K-fold cross-validation (CV) randomly breaks your data up into K partitions, and you in turn hold out one of those K parts as a test case, and lump the other K-1 parts together as your training data. Leave One Out (LOO) is the special case where you take your N data items and do N-fold CV. In some sense, Hold Out is another special case, where you only choose one of your K folds as test and do not rotate through all K folds.
As far as I know, 10-fold CV is pretty much the de rigueur, since it uses your data efficiently and also helps to avoid unlucky partition choices. Hold Out does not make efficient use of your data, and LOO is not as robust (or something like that), but 10-ish-fold is just right.
If you know that your data contains more than one category, and one or more categories are much smaller than the rest, some of your K random partitions might not even contain any of the small categories at all, which would be bad. To make sure each partition is reasonably representative, you use stratification: break your data up into the categories and then create random partitions by choosing randomly and proportionally from each category.

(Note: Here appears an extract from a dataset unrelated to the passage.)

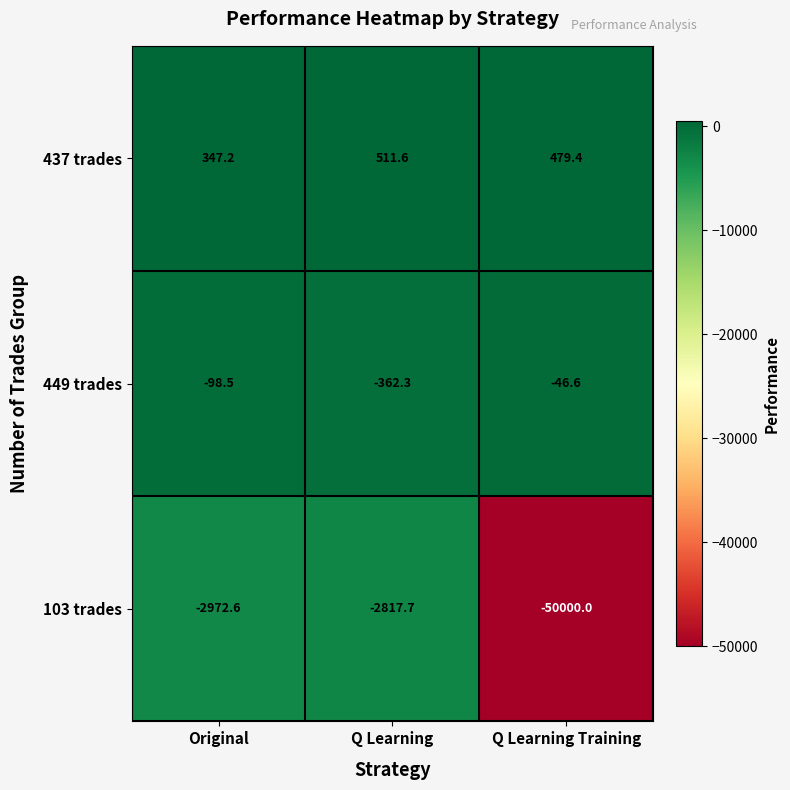

Is the value of 103 trades at Original greater than the value of 449 trades at Original?

No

All of these variations on K-fold CV choose from your data without replacement. The bootstrap chooses data with replacement, so the same datum can be included multiple times and some data might not be included at all. (Each "partition" will also have N items, unlike K-fold, in which each partition will have N/K items.)
(I'll have to admit that I don't know exactly how the bootstrap would be used in CV, though. The principle of testing and CV is to make sure you don't test on data that you trained on, so you get a more realistic idea of how your technique + coefficients might work in the real world.)
EDIT: Replaced "Hold Out is not efficient" with "Hold Out does not make efficient use of your data" to help clarify, per the comments.